## Instruction
Express the lines below, from the line containing "виноград от стрессов" through the line containing "et leur facilité", inclusive, as a JSON list of strings with one string per line and any blank lines left out.

## Given records
--

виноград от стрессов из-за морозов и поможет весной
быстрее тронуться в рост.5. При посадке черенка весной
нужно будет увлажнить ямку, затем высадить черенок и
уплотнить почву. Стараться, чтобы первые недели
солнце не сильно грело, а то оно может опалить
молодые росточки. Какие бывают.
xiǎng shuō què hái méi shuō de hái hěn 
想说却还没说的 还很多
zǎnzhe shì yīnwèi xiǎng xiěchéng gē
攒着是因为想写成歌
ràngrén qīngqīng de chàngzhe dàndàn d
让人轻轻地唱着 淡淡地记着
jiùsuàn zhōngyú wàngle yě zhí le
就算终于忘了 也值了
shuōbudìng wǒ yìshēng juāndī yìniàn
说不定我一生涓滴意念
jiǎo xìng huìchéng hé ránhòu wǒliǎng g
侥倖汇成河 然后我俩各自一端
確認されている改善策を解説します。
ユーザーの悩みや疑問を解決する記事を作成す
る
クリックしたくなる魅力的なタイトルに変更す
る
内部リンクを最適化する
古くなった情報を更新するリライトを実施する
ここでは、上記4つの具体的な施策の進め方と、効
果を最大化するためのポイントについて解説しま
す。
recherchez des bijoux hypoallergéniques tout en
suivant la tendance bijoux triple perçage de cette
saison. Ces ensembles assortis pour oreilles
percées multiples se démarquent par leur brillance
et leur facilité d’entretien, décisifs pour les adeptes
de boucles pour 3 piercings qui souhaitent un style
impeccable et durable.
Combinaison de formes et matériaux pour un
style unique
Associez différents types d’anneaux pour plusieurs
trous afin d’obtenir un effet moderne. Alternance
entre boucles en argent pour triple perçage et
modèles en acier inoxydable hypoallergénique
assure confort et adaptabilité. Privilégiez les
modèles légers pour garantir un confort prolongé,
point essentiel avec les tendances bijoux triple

--

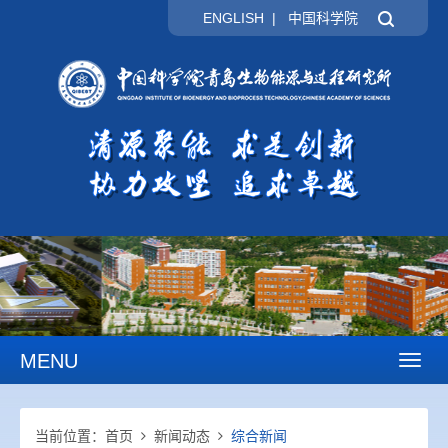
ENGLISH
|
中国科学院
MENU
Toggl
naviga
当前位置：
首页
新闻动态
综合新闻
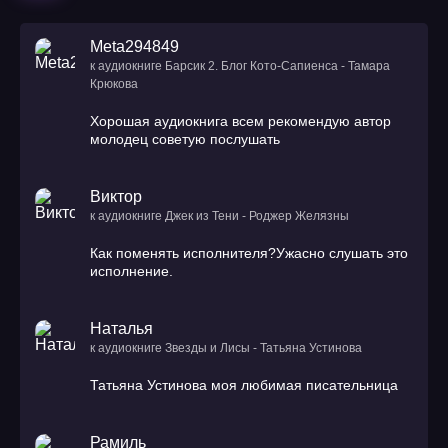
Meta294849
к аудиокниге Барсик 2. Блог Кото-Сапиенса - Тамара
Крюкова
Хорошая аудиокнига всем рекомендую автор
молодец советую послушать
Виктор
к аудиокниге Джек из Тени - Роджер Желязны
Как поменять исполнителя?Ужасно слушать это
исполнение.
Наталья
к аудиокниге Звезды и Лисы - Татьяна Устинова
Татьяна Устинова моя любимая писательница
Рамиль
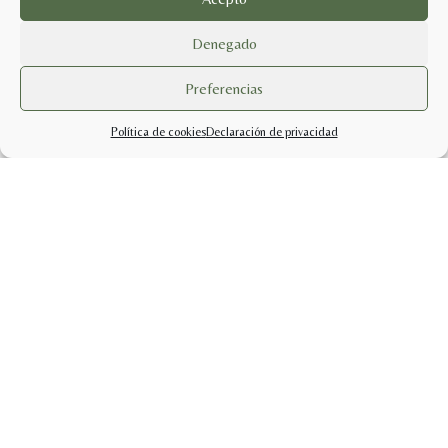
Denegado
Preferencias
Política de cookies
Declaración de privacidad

--

## Expected output
[
  "виноград от стрессов из-за морозов и поможет весной",
  "быстрее тронуться в рост.5. При посадке черенка весной",
  "нужно будет увлажнить ямку, затем высадить черенок и",
  "уплотнить почву. Стараться, чтобы первые недели",
  "солнце не сильно грело, а то оно может опалить",
  "молодые росточки. Какие бывают.",
  "xiǎng shuō què hái méi shuō de hái hěn ",
  "想说却还没说的 还很多",
  "zǎnzhe shì yīnwèi xiǎng xiěchéng gē",
  "攒着是因为想写成歌",
  "ràngrén qīngqīng de chàngzhe dàndàn d",
  "让人轻轻地唱着 淡淡地记着",
  "jiùsuàn zhōngyú wàngle yě zhí le",
  "就算终于忘了 也值了",
  "shuōbudìng wǒ yìshēng juāndī yìniàn",
  "说不定我一生涓滴意念",
  "jiǎo xìng huìchéng hé ránhòu wǒliǎng g",
  "侥倖汇成河 然后我俩各自一端",
  "確認されている改善策を解説します。",
  "ユーザーの悩みや疑問を解決する記事を作成す",
  "る",
  "クリックしたくなる魅力的なタイトルに変更す",
  "る",
  "内部リンクを最適化する",
  "古くなった情報を更新するリライトを実施する",
  "ここでは、上記4つの具体的な施策の進め方と、効",
  "果を最大化するためのポイントについて解説しま",
  "す。",
  "recherchez des bijoux hypoallergéniques tout en",
  "suivant la tendance bijoux triple perçage de cette",
  "saison. Ces ensembles assortis pour oreilles",
  "percées multiples se démarquent par leur brillance",
  "et leur facilité d’entretien, décisifs pour les adeptes"
]